The ordinance lasted less than a month. By late November, with cases falling, the city lifted the requirement. When infections surged again in December, a second mandate took effect in January 1919. This time, the resistance was organised. The Anti-Mask League of San Francisco held a public meeting on 25 January 1919, drawing 4,500 citizens to protest the requirement. The league’s members included physicians, civil libertarians, and at least one member of the Board of Supervisors. They argued that masks were ineffective, that the mandate violated personal liberty, that the science was uncertain. Some wore their masks with holes cut for cigarettes. The arguments were identical to those heard in 2020, down to the phrasing. The league’s president was a suffragist and attorney named Emma Maria Harrington. The mask mandate was repealed within weeks. San Francisco’s death rate from the pandemic was among the highest of any American city.

The Spanish flu is one of the few pandemics that the general public remembers. Before COVID-19, it was probably the only one most people could name, let alone date. The Black Death is a phrase from history class; cholera and typhus are diseases of the past; even the 1957 and 1968 flu pandemics have faded from collective memory. But the 1918 flu left a mark deep enough to persist — in family stories, in the empty chairs at tables, in the mass graves that cities dug when the coffin-makers could not keep up.

I think about this when I hear people dismiss the seasonal flu as a minor inconvenience. In most years, it is. Influenza kills tens of thousands annually, but the deaths are spread thin enough that we absorb them without alarm. We skip the vaccine because we are busy, or sceptical, or convinced that the flu is something that happens to other people. And usually we are right. The virus circulates, some people get sick, most recover, and life continues. But influenza is not a solved problem. It mutates constantly. Every few decades, a strain emerges that our immune systems do not recognise, and the familiar killer shows what it can do when the conditions align.

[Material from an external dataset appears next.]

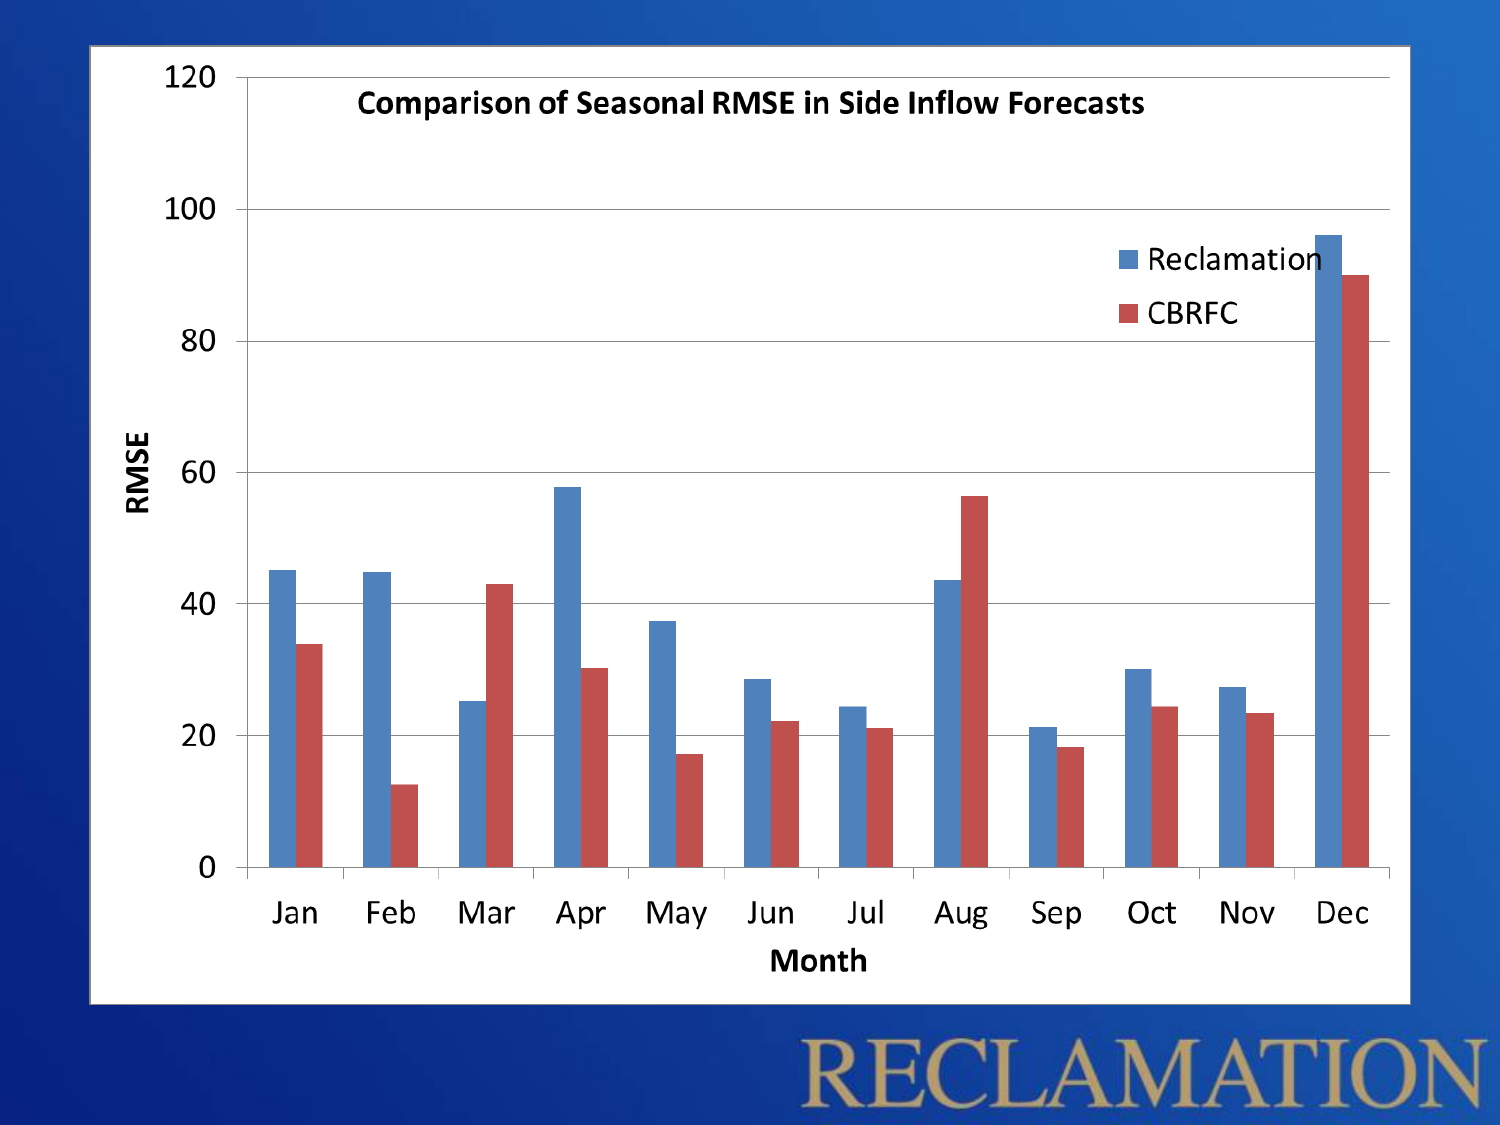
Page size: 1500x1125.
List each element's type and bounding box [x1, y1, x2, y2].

list [88, 44, 1412, 1006]
picture [0, 0, 1500, 1125]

On 4 March 1918, a cook with a sore throat walked into a Kansas hospital, and the world changed. The war that followed the pandemic reshaped borders and toppled empires, but the virus killed more people than the bullets did. A century later, we have better medicine, better surveillance, better vaccines — and the same arguments about masks, the same resistance to public health measures, the same confidence that it will not happen here, not to us, not this time. The 1918 flu is a warning written in tens of millions of deaths. Whether we read it is another matter.